Agency review on Swine Flu

Although it is fading in much of the nation as warmer weather comes on, swine flu is causing outbreaks in summer camps just as it has in schools, federal officials said Thursday.
The illness has hospitalized 1,600 Americans, most of them young, and is blamed in 44 deaths, the officials said. It is most persistent in the Northeast, and nearly 90 percent of the flu cases that are tested nationally are the new swine H1N1, not seasonal flu.
The advice to camp administrators and parents is basically the same as for schools, said Dr. Daniel B. Jernigan, deputy director of the flu division of the Centers for Disease Control and Prevention: Camps should be on the alert for sick children, who should be kept home for a week or until 24 hours after symptoms have finished. (Not all camps offer refunds, the American Camp Association noted.) Parents should be prepared to take sick children home on short notice.
Religious camps in Clayton, Ga.; Santa Rosa, Calif.; and Cleveland, Ga., and a Boy Scout camp near Asheville, N.C., all reported probable swine flu cases in local newspapers this week. The C.D.C. also said that many hospitals and clinics were not doing enough to prevent the spread of flu within their walls.
Preliminary analysis of 26 cases of swine flu among health care workers in April and May showed that too few hospital staff members wore masks and other protection, and that patients with the flu were not being identified quickly enough.
“Infectious patients should be identified at the front door,” said Dr. Michael Bell, chief of infection control for the agency. “Identifying them up front is essential.”

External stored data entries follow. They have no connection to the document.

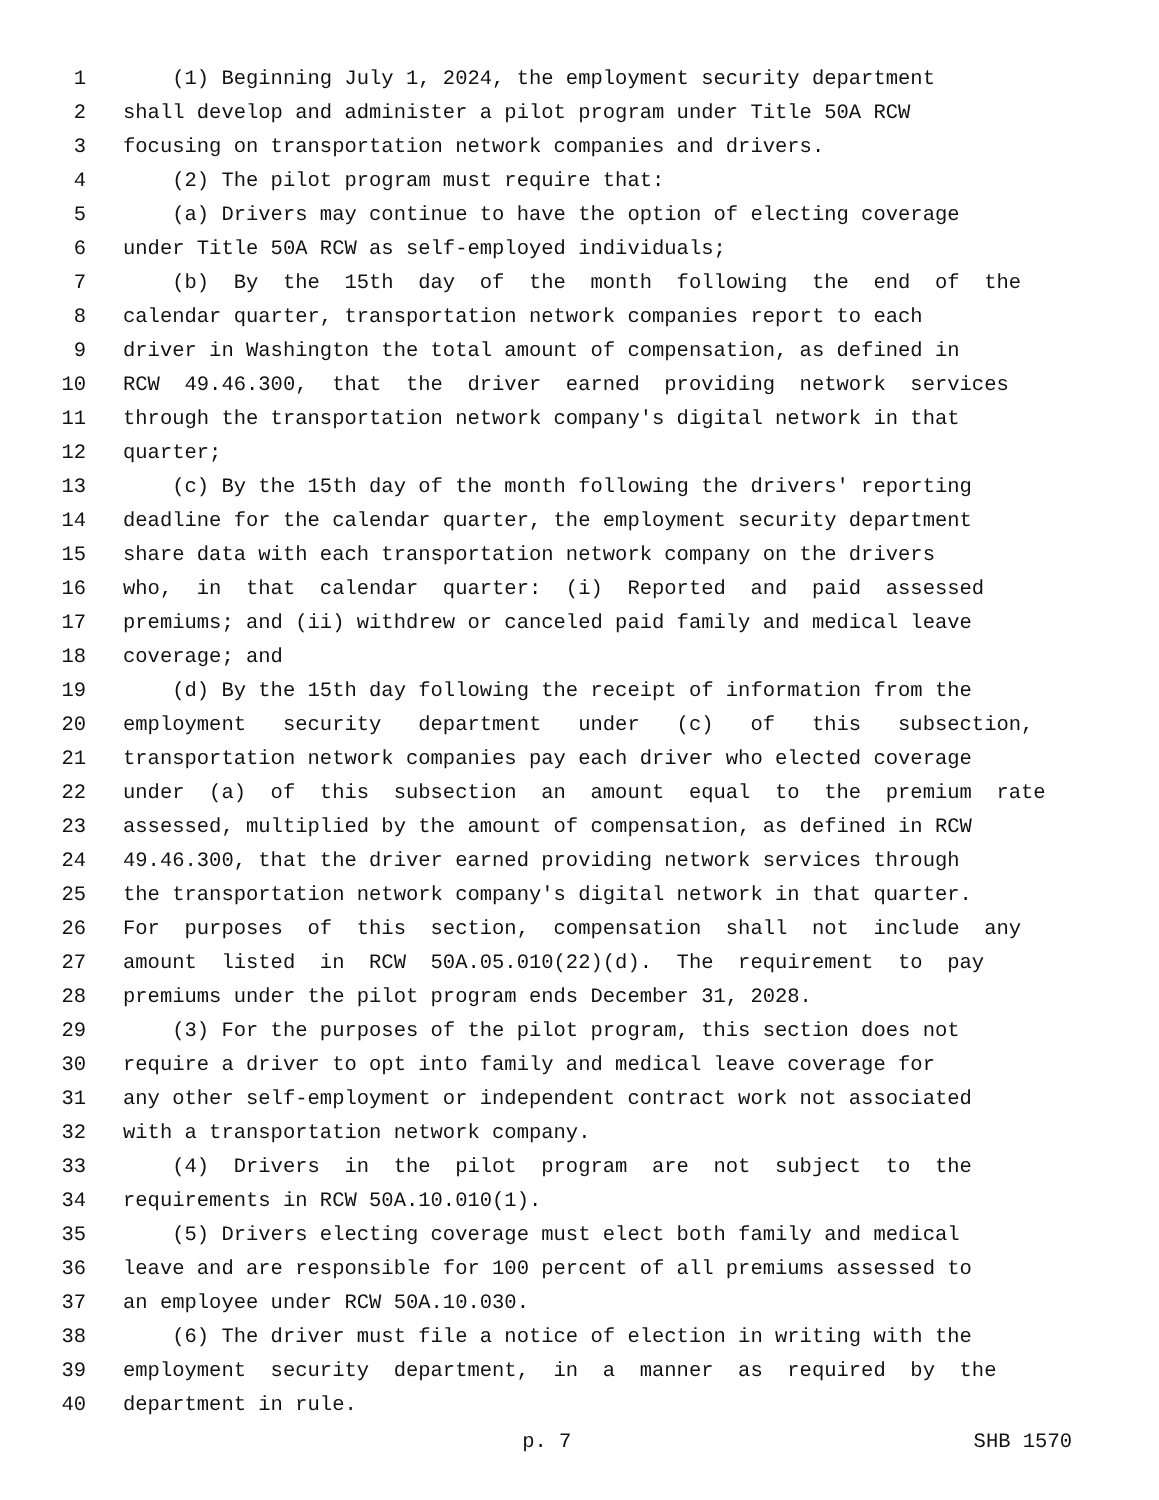1 (1) Beginning July 1, 2024, the employment security department
2 shall develop and administer a pilot program under Title 50A RCW
3 focusing on transportation network companies and drivers.
4 (2) The pilot program must require that:
5 (a) Drivers may continue to have the option of electing coverage
6 under Title 50A RCW as self-employed individuals;
7 (b) By the 15th day of the month following the end of the
8 calendar quarter, transportation network companies report to each
9 driver in Washington the total amount of compensation, as defined in
10 RCW 49.46.300, that the driver earned providing network services
11 through the transportation network company's digital network in that
12 quarter;
13 (c) By the 15th day of the month following the drivers' reporting
14 deadline for the calendar quarter, the employment security department
15 share data with each transportation network company on the drivers
16 who, in that calendar quarter: (i) Reported and paid assessed
17 premiums; and (ii) withdrew or canceled paid family and medical leave
18 coverage; and
19 (d) By the 15th day following the receipt of information from the
20 employment security department under (c) of this subsection,
21 transportation network companies pay each driver who elected coverage
22 under (a) of this subsection an amount equal to the premium rate
23 assessed, multiplied by the amount of compensation, as defined in RCW
24 49.46.300, that the driver earned providing network services through
25 the transportation network company's digital network in that quarter.
26 For purposes of this section, compensation shall not include any
27 amount listed in RCW 50A.05.010(22)(d). The requirement to pay
28 premiums under the pilot program ends December 31, 2028.
29 (3) For the purposes of the pilot program, this section does not
30 require a driver to opt into family and medical leave coverage for
31 any other self-employment or independent contract work not associated
32 with a transportation network company.
33 (4) Drivers in the pilot program are not subject to the
34 requirements in RCW 50A.10.010(1).
35 (5) Drivers electing coverage must elect both family and medical
36 leave and are responsible for 100 percent of all premiums assessed to
37 an employee under RCW 50A.10.030.
38 (6) The driver must file a notice of election in writing with the
39 employment security department, in a manner as required by the
40 department in rule.
p. 7 SHB 1570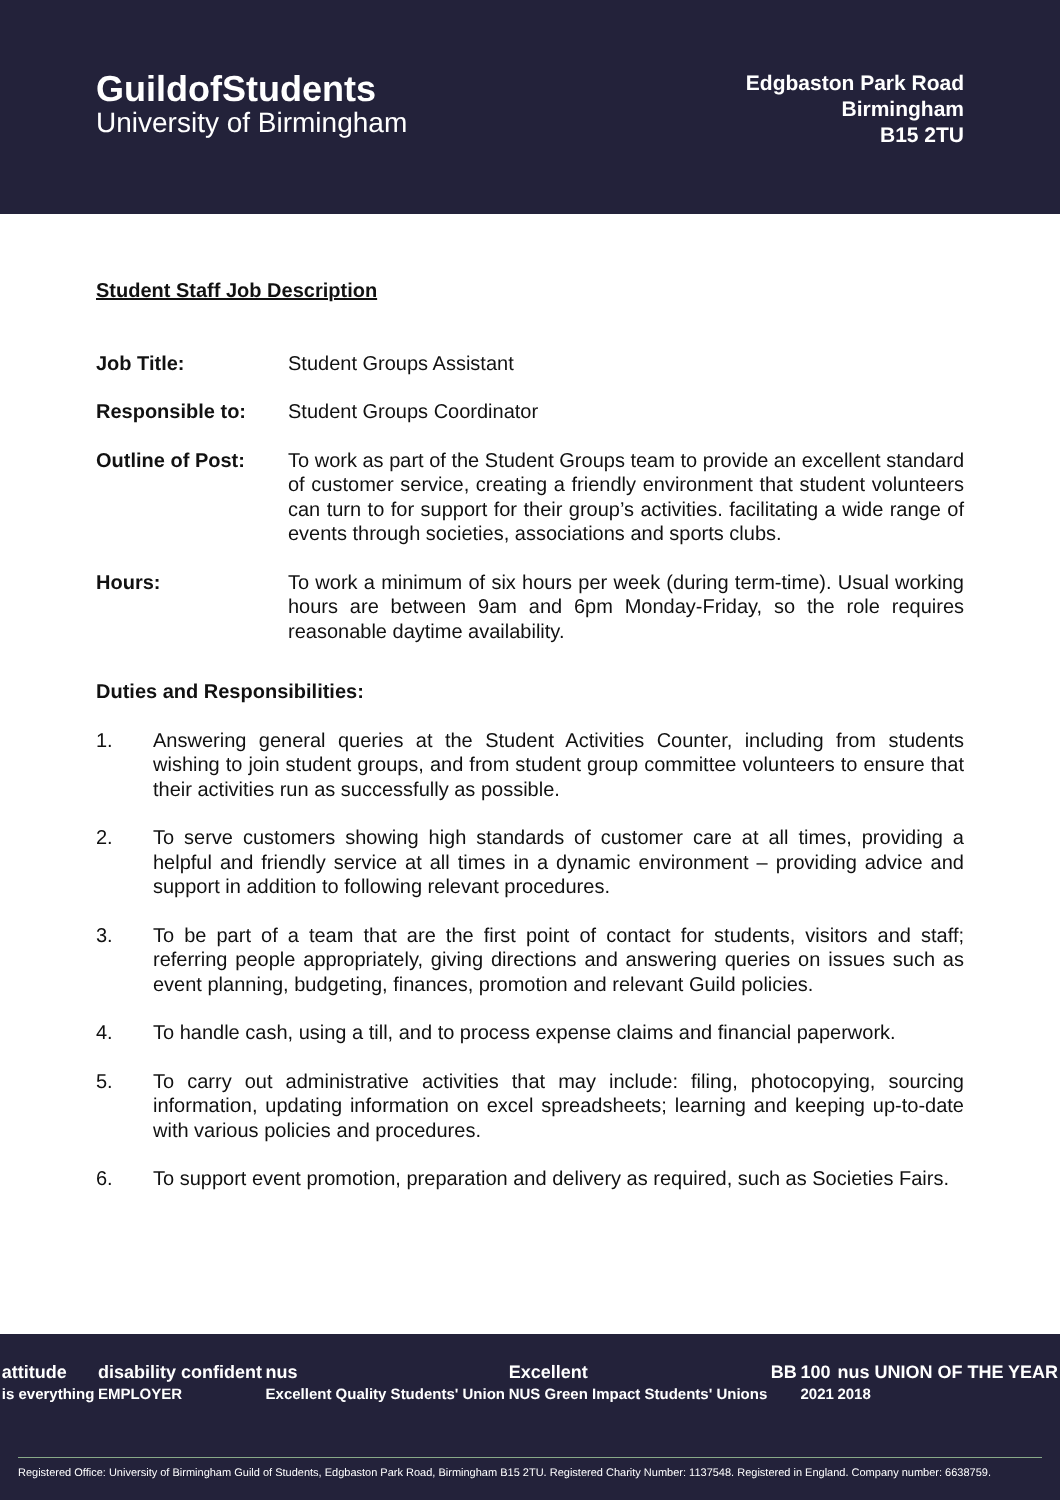GuildofStudents
University of Birmingham
Edgbaston Park Road
Birmingham
B15 2TU
Student Staff Job Description
Job Title: Student Groups Assistant
Responsible to: Student Groups Coordinator
Outline of Post: To work as part of the Student Groups team to provide an excellent standard of customer service, creating a friendly environment that student volunteers can turn to for support for their group’s activities. facilitating a wide range of events through societies, associations and sports clubs.
Hours: To work a minimum of six hours per week (during term-time). Usual working hours are between 9am and 6pm Monday-Friday, so the role requires reasonable daytime availability.
Duties and Responsibilities:
1. Answering general queries at the Student Activities Counter, including from students wishing to join student groups, and from student group committee volunteers to ensure that their activities run as successfully as possible.
2. To serve customers showing high standards of customer care at all times, providing a helpful and friendly service at all times in a dynamic environment – providing advice and support in addition to following relevant procedures.
3. To be part of a team that are the first point of contact for students, visitors and staff; referring people appropriately, giving directions and answering queries on issues such as event planning, budgeting, finances, promotion and relevant Guild policies.
4. To handle cash, using a till, and to process expense claims and financial paperwork.
5. To carry out administrative activities that may include: filing, photocopying, sourcing information, updating information on excel spreadsheets; learning and keeping up-to-date with various policies and procedures.
6. To support event promotion, preparation and delivery as required, such as Societies Fairs.
attitude
is everything
disability confident
EMPLOYER
nus
Excellent Quality Students' Union
Excellent
NUS Green Impact Students' Unions
BB 100
2021
nus UNION OF THE YEAR
2018
Registered Office: University of Birmingham Guild of Students, Edgbaston Park Road, Birmingham B15 2TU. Registered Charity Number: 1137548. Registered in England. Company number: 6638759.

When that is done correctly, Dr. Bell said, hospitals act appropriately by putting infectious patients in single rooms, covering their mouth and nose with masks, alerting staff members to wear protection and wash their hands, and doing some procedures in rooms pressurized to make sure no air escapes into corridors.
As if to emphasize the potential risks in hospitals, The Associated Press reported Thursday that 33 premature infants in a hospital in Greensboro, N.C., were getting precautionary flu treatment because a respiratory therapist had worked in the neonatal intensive-care unit after treating an older patient who later tested positive for the virus. None of the children had flu symptoms, a hospital administrator said.